Genau. Es liegt an Herstellern, Recyclern und an den Besitzern, mit dem teuren und wertvollen Wirtschaftsgut Batterie gut umzugehen. Und dabei erwarte ich von den Fahrzeugherstellern Kooperationsbereitschaft. Natürlich ist es eine große Aufgabe, den Besitzer da hinzukriegen, dass er so verantwortungsvoll denkt und handelt. Oder er muss jemanden haben, der ihm diese Arbeit abnimmt.
„Je länger eine Batterie genutzt wird, desto kosteneffizienter ist sie. Und je länger und höher die Qualität gehalten wird, desto wirtschaftlicher ist es für alle Beteiligten – etwa Besitzer, das Leasing-Unternehmen oder den Vehicle-/Truck-as-a-Service-Anbieter.“
Claudius Jehle, Gründer und CEO von volytica diagnostics GmbH,
Permanentes und systematisches Monitoring sowie eine strategische Lebensdaueroptimierung verlängern den Lebenszyklus einer Batterie für Lkw und Bus. Welche Kompetenzen braucht es hierfür und wie können diese flächendeckender aufgebaut werden?
Am besten wäre es, wenn die Besitzer ihre Batterie verstehen oder diese Aufgabe an einen Dienstleister übertragen, der das Flottenmanagement übernimmt. Fahrzeuge werden mehr und mehr vernetzt, klassische Lkw mit Dieselantrieb kommunizieren ihre Wartungsintervalle schon heute in die Flottenmanagement- und Asset-Management-Systeme hinein. Das ist also der Punkt, an dem der Besitzer eines E-Lkw auf seine Fragen zur Batteriequalität eine Antwort bekommen muss.
Damit E-Lkw und E-Busse klimafreundlich über die Straßen rollen können, brauchen sie Strom. Was ist neben dem Aufbau der Ladeinfrastruktur noch nötig?
Der Ausbau einer flächendeckenden Versorgungsinfrastruktur für E-Nutzfahrzeuge hängt den Ausbauzielen hinterher. Hier haben wir das klassische Henne-Ei-Problem: Niemand kauft E-Lkw, solange es keine leistungsstarke Versorgungsinfrastruktur gibt. Und niemand baut die Infrastruktur, solange es keine Nutzer gibt. Eine kleine Lösung des Problems könnten innovative lokale Logistik-Hubs zur dezentralen Energiegewinnung mit gebrauchten Batterien als Pufferspeicher an Plätzen sein, die etwa über eine Stadt verteilt werden und lokal viel bewirken können.
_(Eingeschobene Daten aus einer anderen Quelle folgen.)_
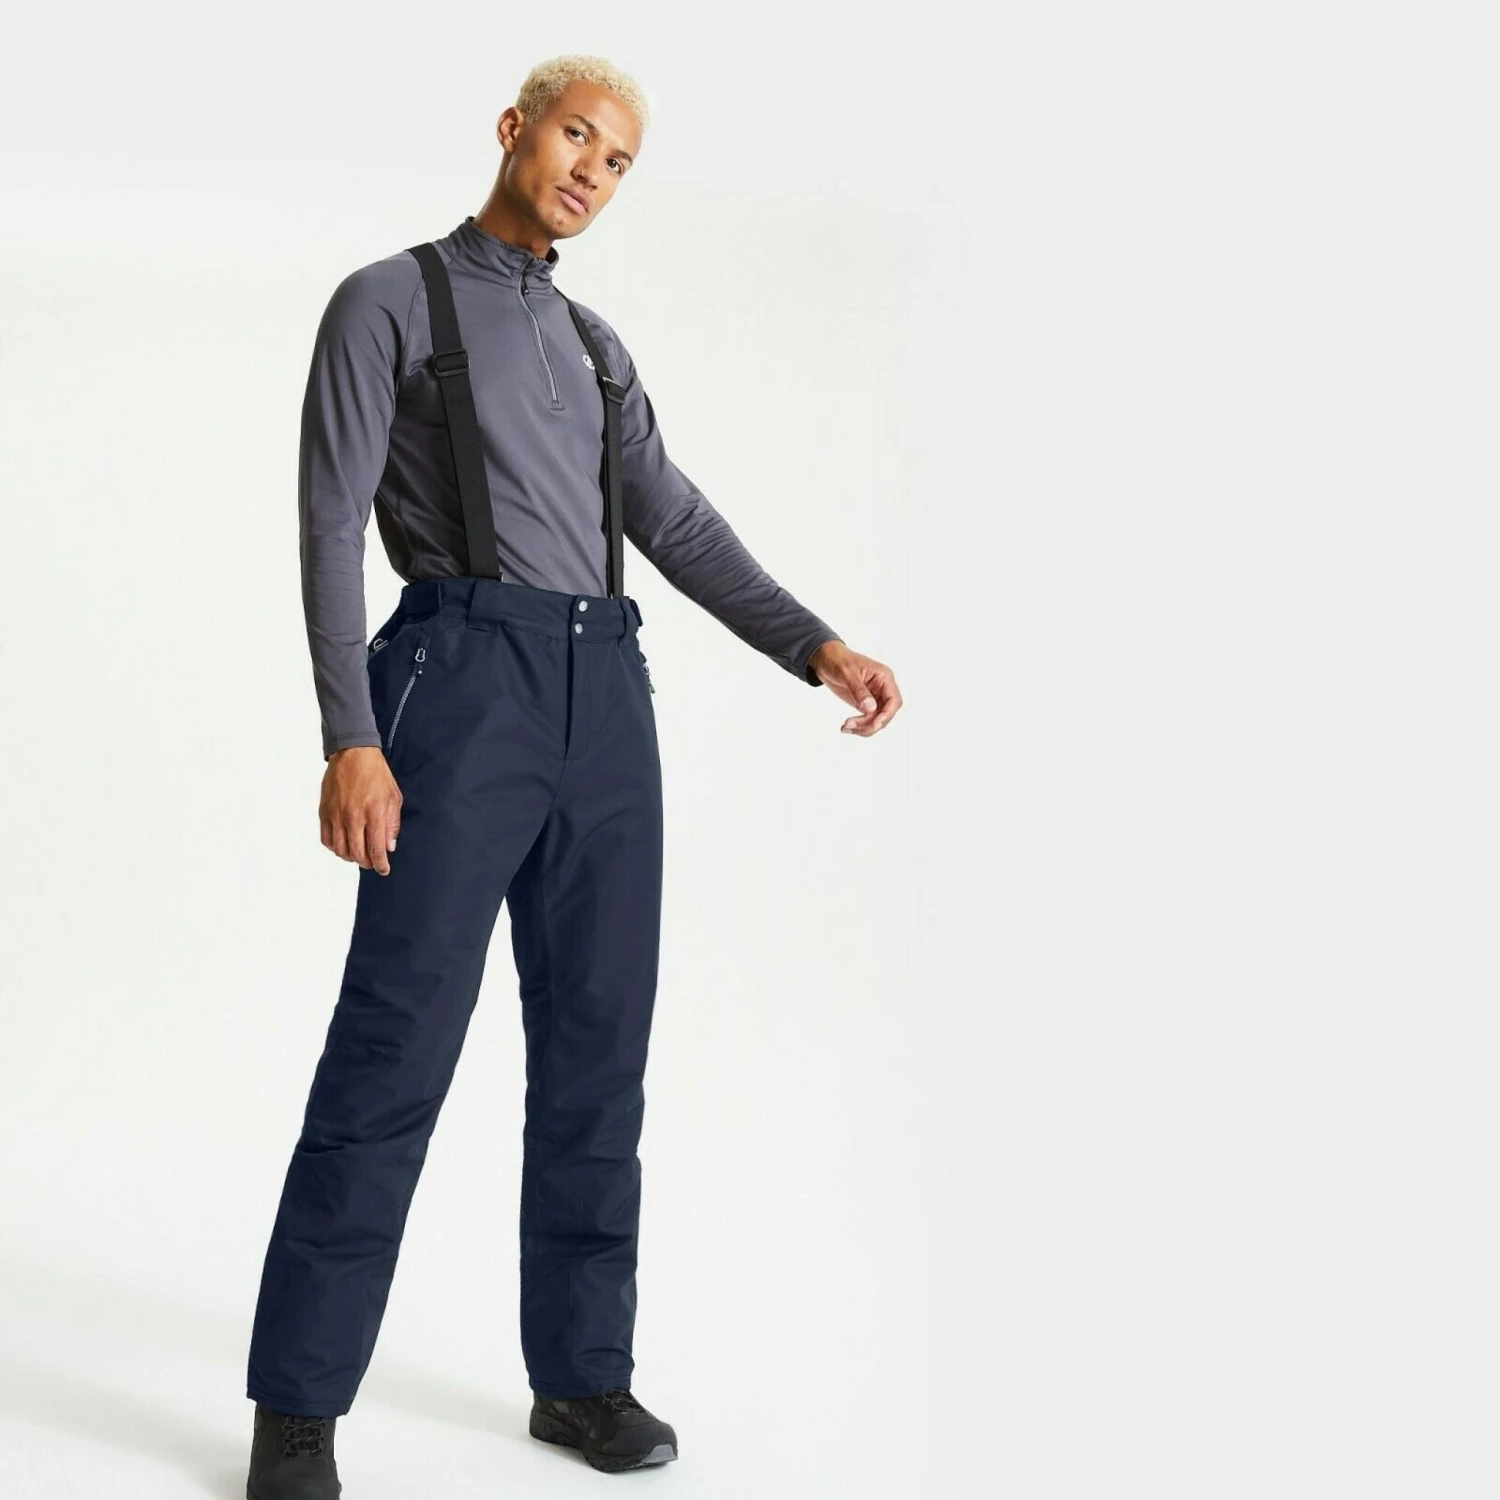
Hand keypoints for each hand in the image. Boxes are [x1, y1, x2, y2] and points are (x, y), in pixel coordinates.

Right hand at [320, 746, 402, 872]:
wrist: (353, 753)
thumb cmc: (376, 774)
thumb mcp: (393, 797)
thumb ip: (392, 823)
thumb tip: (390, 846)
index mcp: (374, 812)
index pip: (376, 849)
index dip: (381, 864)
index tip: (384, 870)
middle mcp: (354, 816)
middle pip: (358, 854)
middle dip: (367, 863)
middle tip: (372, 862)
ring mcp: (336, 815)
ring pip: (340, 850)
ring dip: (351, 857)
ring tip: (358, 855)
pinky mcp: (324, 812)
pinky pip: (326, 839)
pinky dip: (335, 847)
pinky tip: (343, 845)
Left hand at [808, 640, 902, 735]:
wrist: (825, 659)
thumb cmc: (838, 660)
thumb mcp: (847, 673)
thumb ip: (859, 690)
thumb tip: (870, 708)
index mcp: (883, 677)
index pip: (893, 700)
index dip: (887, 714)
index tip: (874, 724)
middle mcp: (882, 688)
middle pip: (886, 713)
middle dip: (871, 723)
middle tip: (853, 725)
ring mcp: (874, 697)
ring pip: (877, 719)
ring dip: (863, 727)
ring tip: (846, 727)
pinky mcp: (865, 704)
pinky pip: (867, 720)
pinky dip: (858, 726)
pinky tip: (846, 727)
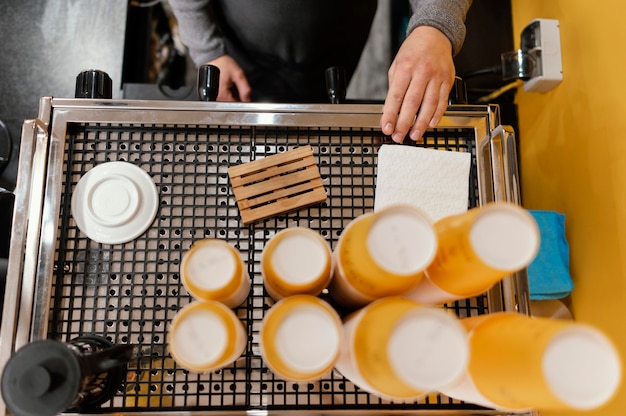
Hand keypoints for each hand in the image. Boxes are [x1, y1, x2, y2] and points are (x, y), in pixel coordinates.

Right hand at [206, 55, 251, 101]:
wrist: (212, 57)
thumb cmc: (223, 63)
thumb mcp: (238, 74)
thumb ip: (245, 88)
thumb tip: (247, 99)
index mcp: (222, 95)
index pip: (236, 105)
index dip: (243, 101)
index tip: (244, 94)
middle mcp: (215, 97)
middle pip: (231, 104)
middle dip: (237, 97)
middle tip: (237, 86)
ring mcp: (212, 96)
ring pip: (227, 101)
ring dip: (232, 95)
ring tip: (231, 84)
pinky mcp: (211, 93)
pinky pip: (222, 97)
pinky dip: (227, 93)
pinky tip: (227, 86)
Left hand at [381, 26, 455, 142]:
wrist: (434, 35)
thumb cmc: (413, 51)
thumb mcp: (397, 65)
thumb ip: (394, 87)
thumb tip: (390, 110)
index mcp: (405, 67)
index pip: (395, 96)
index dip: (390, 114)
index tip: (386, 127)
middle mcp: (422, 72)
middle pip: (412, 103)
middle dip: (404, 123)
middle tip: (399, 136)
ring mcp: (437, 76)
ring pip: (429, 105)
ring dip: (421, 123)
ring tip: (415, 134)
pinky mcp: (448, 80)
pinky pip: (442, 101)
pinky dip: (437, 115)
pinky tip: (430, 124)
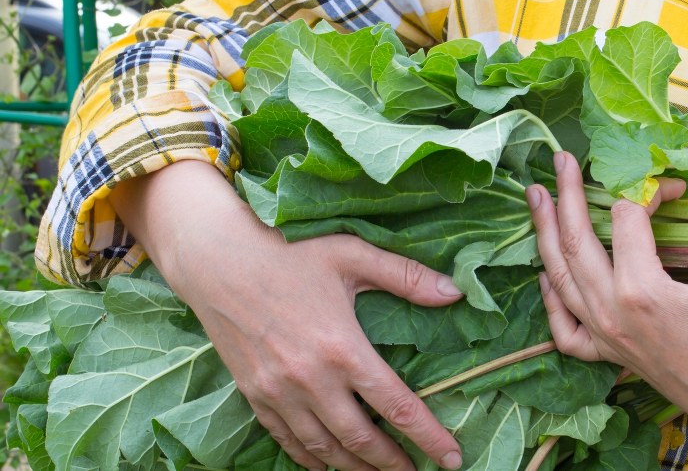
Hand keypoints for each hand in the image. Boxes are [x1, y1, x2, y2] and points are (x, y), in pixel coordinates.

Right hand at [112, 160, 464, 470]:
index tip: (452, 458)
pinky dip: (312, 460)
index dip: (429, 437)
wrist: (217, 261)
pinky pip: (288, 441)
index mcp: (343, 349)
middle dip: (394, 464)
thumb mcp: (352, 254)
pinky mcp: (255, 396)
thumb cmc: (290, 253)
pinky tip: (329, 465)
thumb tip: (455, 293)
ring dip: (357, 469)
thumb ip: (406, 276)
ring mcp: (279, 393)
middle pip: (362, 440)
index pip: (397, 406)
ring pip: (325, 449)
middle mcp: (311, 380)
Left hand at [525, 152, 687, 447]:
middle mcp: (612, 312)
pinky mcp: (609, 355)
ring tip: (535, 196)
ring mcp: (605, 336)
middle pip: (577, 241)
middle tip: (560, 160)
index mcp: (642, 290)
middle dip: (567, 194)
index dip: (650, 190)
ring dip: (545, 233)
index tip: (675, 186)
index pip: (630, 218)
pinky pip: (565, 328)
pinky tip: (545, 274)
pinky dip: (550, 299)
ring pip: (560, 278)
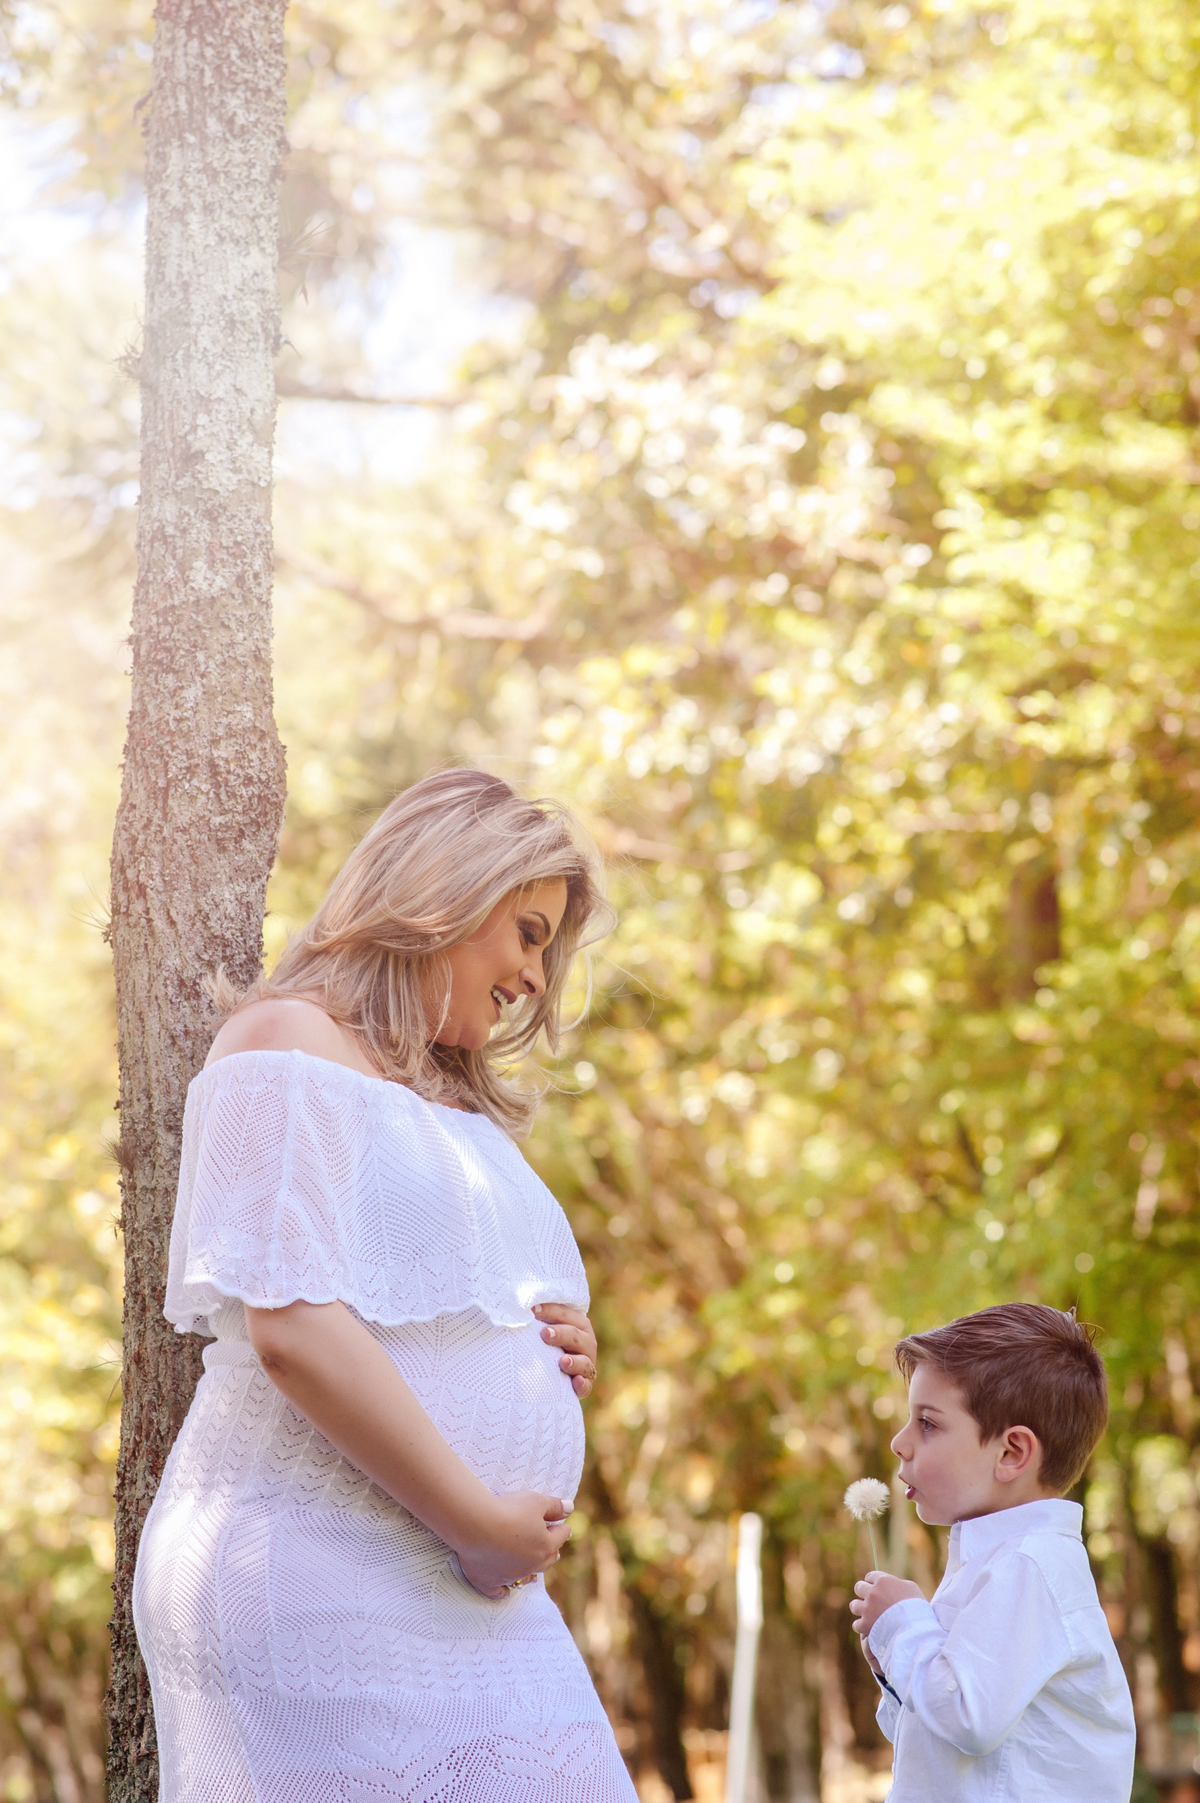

Grundsätzlich brauchen wir hierzulande mehr Verständnis für das Thema Batterie. Wir stellen fest, dass bei diesem Thema aktuell sehr viel Unwissen vorherrscht. Das ist kein Vorwurf – immerhin ist es ein sehr komplexes und auch relativ neues Thema. Demzufolge ist mehr Wissen zu diesem Thema nötig. Und dann sollten die Hersteller dazu verpflichtet werden, Informationen über die eingesetzten Batterien und deren Datensignale mit anderen Stakeholdern zu teilen. Ansonsten sind die Nutzer gar nicht in der Lage, ihre Batterie gut zu behandeln.
Welche weiteren Stellschrauben sehen Sie als notwendig, um den Nutzfahrzeugverkehr zu elektrifizieren?
Es muss ein breites Verständnis für die Herausforderungen geschaffen werden, aber vor allem auch für die tollen Chancen, die diese Technologie mit sich bringt. Zudem müsste eine Abkehr von Aussagen erfolgen, dass eine Batterien nur eine bestimmte kurze Zeit genutzt werden kann. Und dann bräuchten wir eine ordentliche Portion Pragmatismus in der öffentlichen Diskussion – und zwar dort, wo der E-Lkw oder E-Bus tagtäglich im Einsatz ist. Und dass auch mal mit den Fahrern gesprochen und gefragt wird: Welche Erfahrungen macht ihr in der täglichen Praxis? Ich habe keinen Fahrer getroffen, der vom Batterieantrieb nicht begeistert ist.
Ein Blick in die Zukunft: Wann werden Menschen und Güter mithilfe leistungsfähiger Batterietechnologie völlig CO2-neutral durch Europa transportiert?
Ich wage keine Prognosen. Aber ich hoffe, dass ich das noch erleben werde. Und da bin ich sehr zuversichtlich.